Request:
A verbatim transcript of the data below is required, images omitted.

Dataset entries:
========
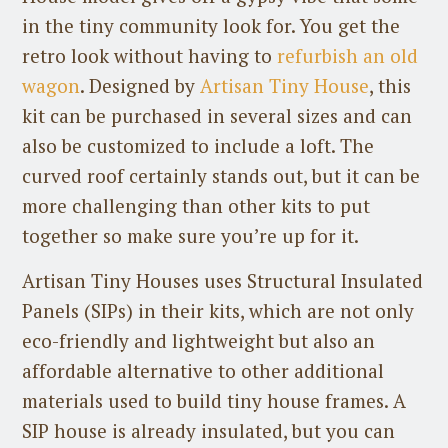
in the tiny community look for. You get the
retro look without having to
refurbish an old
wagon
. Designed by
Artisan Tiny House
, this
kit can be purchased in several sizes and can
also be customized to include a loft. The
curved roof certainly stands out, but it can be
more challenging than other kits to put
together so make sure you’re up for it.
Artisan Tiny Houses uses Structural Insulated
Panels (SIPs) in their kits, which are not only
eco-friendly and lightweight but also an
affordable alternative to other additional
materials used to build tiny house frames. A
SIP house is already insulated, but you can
========
Exercise result:
in the tiny community look for. You get the
retro look without having to
refurbish an old
wagon
. Designed by
Artisan Tiny House
, this
kit can be purchased in several sizes and can
also be customized to include a loft. The
curved roof certainly stands out, but it can be
more challenging than other kits to put
together so make sure you’re up for it.
Artisan Tiny Houses uses Structural Insulated
Panels (SIPs) in their kits, which are not only
eco-friendly and lightweight but also an
affordable alternative to other additional
materials used to build tiny house frames. A
SIP house is already insulated, but you can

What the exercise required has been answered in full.